In making last week's historic decision to end negative interest rates, the board was divided on whether the economy was strong enough to weather the exit, the summary showed.
"Even if the BOJ ends negative rate policy, it would need to emphasize its cautious stance as the economy is not in a state where rapid interest rate hikes are necessary," one member was quoted as saying.
"It is important to clearly communicate ... that the changes in our monetary policy framework proposed at this meeting will not be a regime shift toward monetary tightening, but rather an effort to achieve our price target," another member said.
The BOJ ended eight years of negative interest rates and other remnants of its unorthodox policy last week, making a landmark shift away from its focus on reflating growth with decades of massive monetary stimulus.
The opinions shown in the summary underscore the BOJ's preference to move slowly in future interest rate hikes, and could keep the Japanese yen under pressure as investors focus on the still large gap between U.S. and Japanese interest rates.
At the meeting, some policymakers said recent data, such as bumper wage hikes offered by big firms, justified ending ultra-loose policy as sustained achievement of the bank's 2 per cent inflation target was in sight, the summary showed on Thursday.
But several board members called for more scrutiny on whether wage gains will spread to smaller firms, and the extent to which expectations of rising labour costs were pushing up services prices, the summary showed.
"The virtuous cycle of rising prices and wages still can't be considered to have become more solid on a nationwide basis," one opinion showed.
The decision at the March 18-19 meeting to exit ultra-loose policy was made by a 7-2 vote with former academic Asahi Noguchi and ex-corporate executive Toyoaki Nakamura dissenting.
One member opposed ending yield curve control and negative rates simultaneously, stressing the need to keep supporting the economy by hold down borrowing rates, the summary showed.
Even those who favoured exiting ultra-easy policy stressed the need to proceed cautiously, with one member saying the BOJ can "spend plenty of time, and move slow but steadily" toward policy normalisation, the summary showed.

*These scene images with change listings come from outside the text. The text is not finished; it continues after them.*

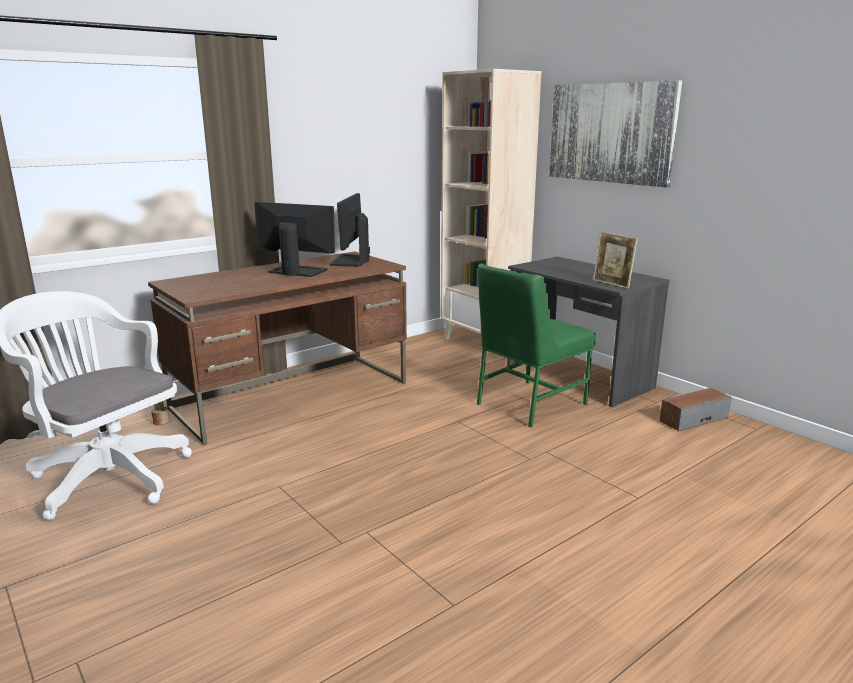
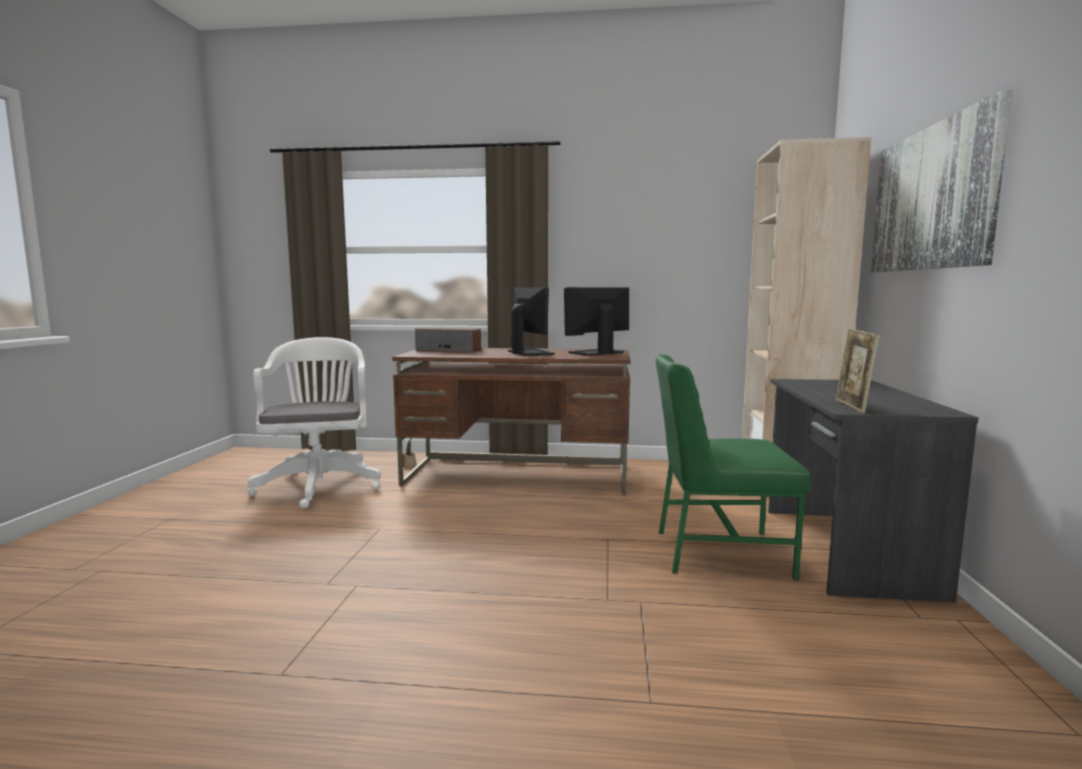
camera: 45 degrees right, 10 degrees down
(693, 419) = (950, 663): speaker -> speaker (449, 350)

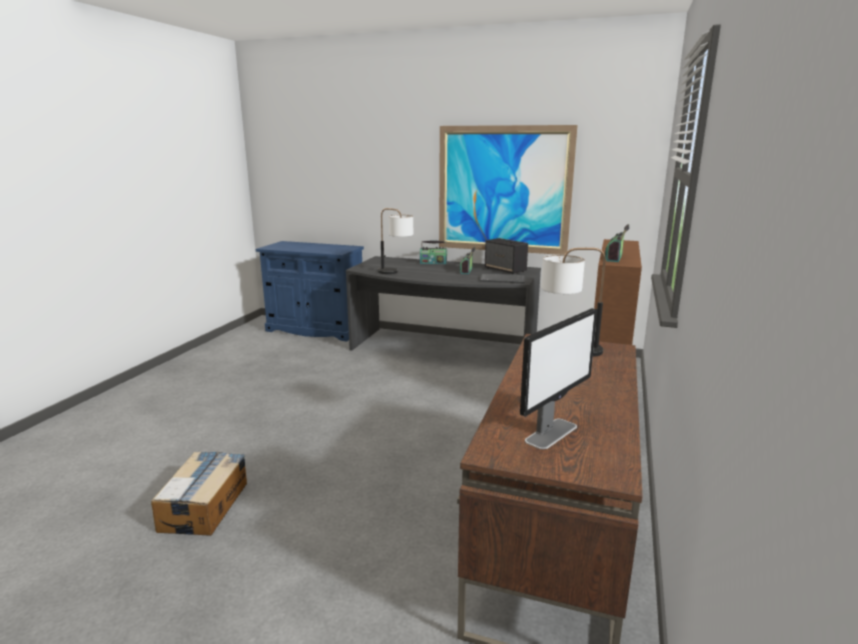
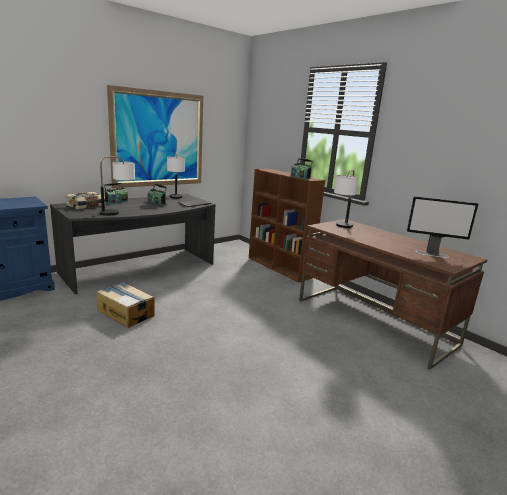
camera: 60 degrees left, 0 degrees up
(205, 505) = (248, 427): cardboard box -> cardboard box (126, 312)
(393, 262) = (86, 206): none -> book
(505, 270) = (175, 198): speaker -> table lamp
(551, 433) = (432, 254): monitor -> monitor turned 120 degrees clockwise

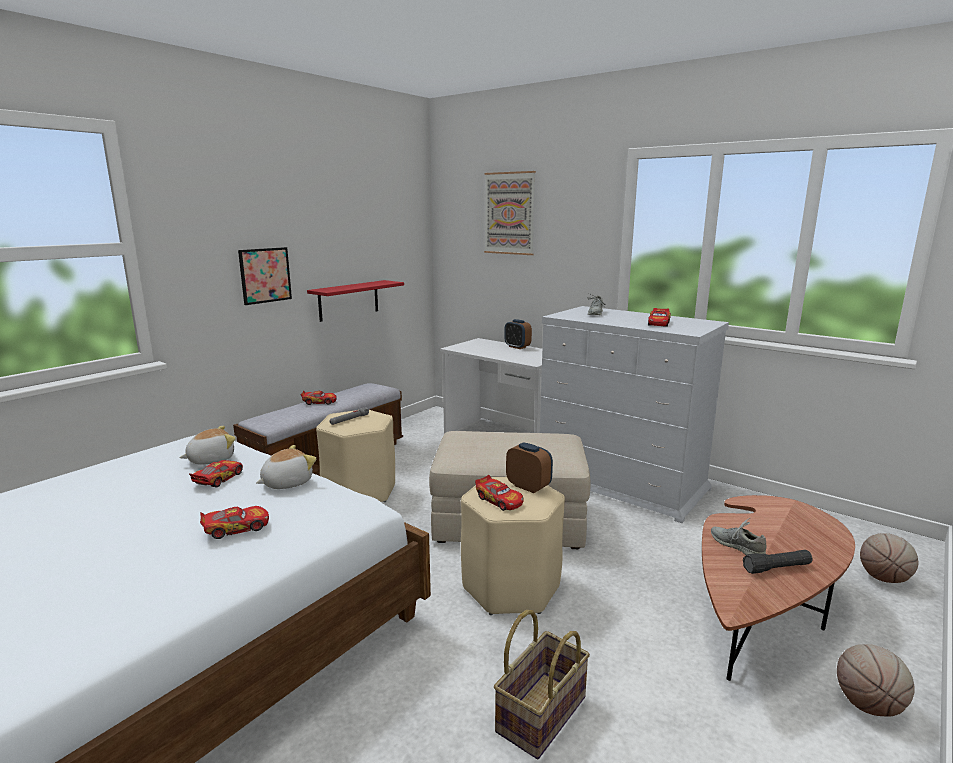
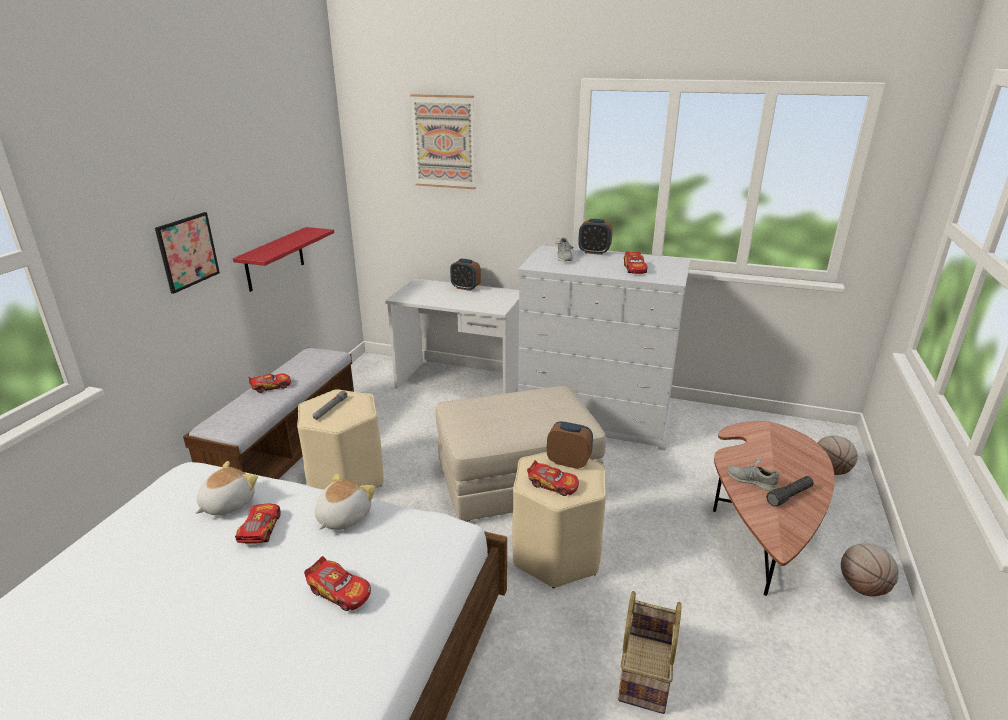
camera: 20 degrees left, 10 degrees up
(236, 528) = (340, 591): toy car -> toy car turned 75 degrees clockwise
(629, 312) = (594, 252): none -> alarm clock

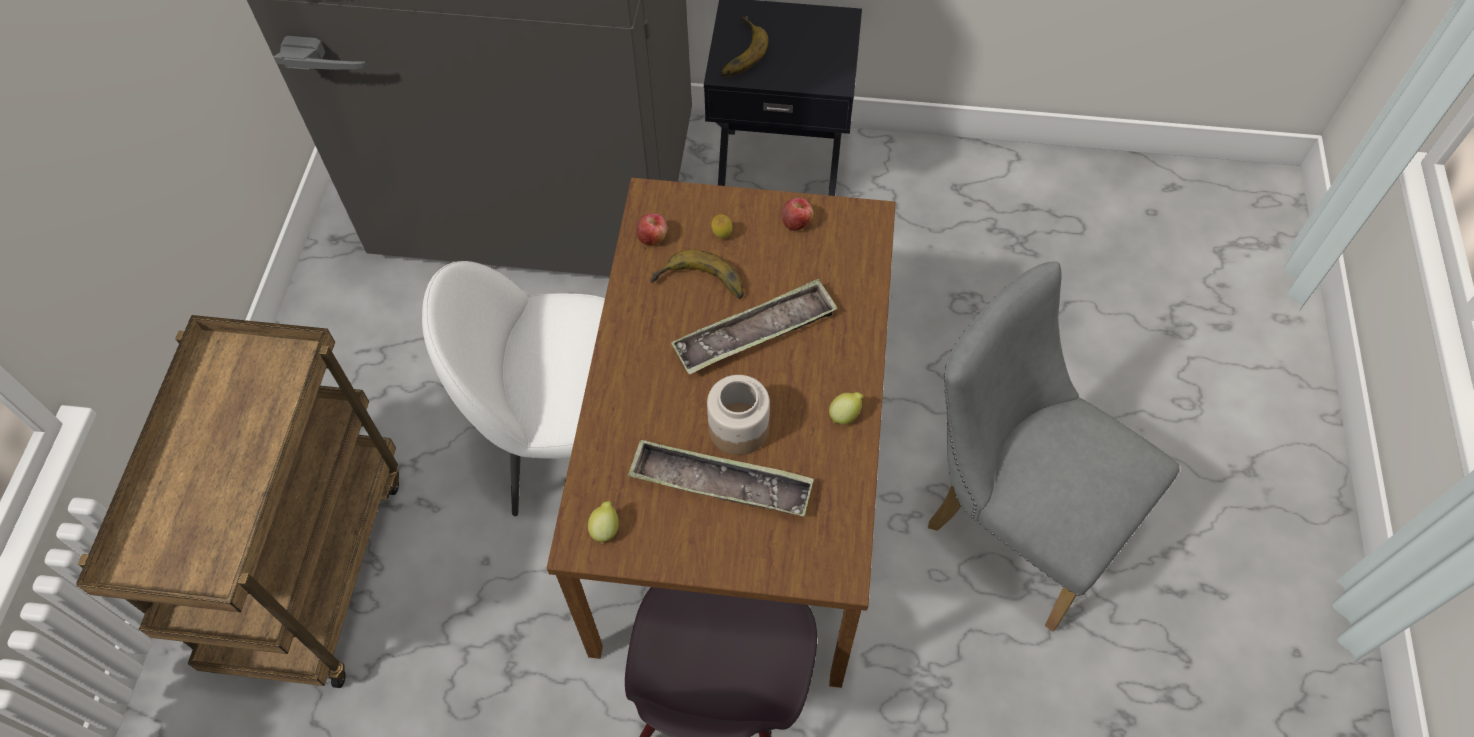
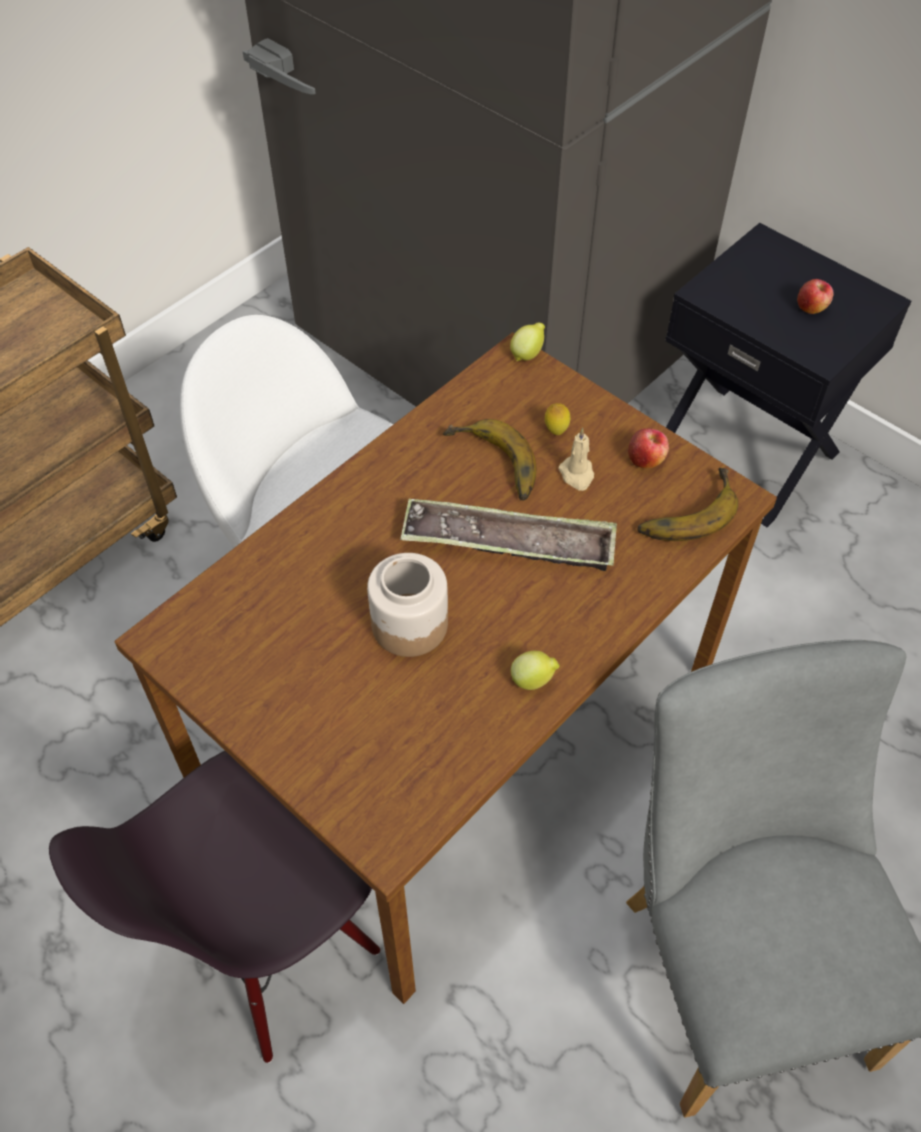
camera: 35 degrees right, 5 degrees down
(605, 528) = (198, 638): lemon -> lemon (527, 354)
(652, 237) = (484, 396): apple -> apple (811, 307)
(720, 483) = (344, 667): tray -> none
(737, 52) = (735, 280): banana -> banana (684, 510)
(761, 259) = (577, 475): none -> beige candle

Despite the rate hike, the yen has plunged to three-decade lows against the dollar as markets expect the BOJ to take time raising rates again.
Underscoring its focus on preventing abrupt damaging spike in borrowing costs, the BOJ pledged last week to keep buying "broadly the same amount" of government bonds as before, and ramp up purchases in case yields rise rapidly.
At present, the BOJ roughly buys 6 trillion yen ($39.6 billion) worth of government bonds per month.
One member said the BOJ should allow long-term yields to move more flexibly by allowing the amount of its purchases to increase or decrease by about 1-2 trillion yen each from current levels, the summary showed.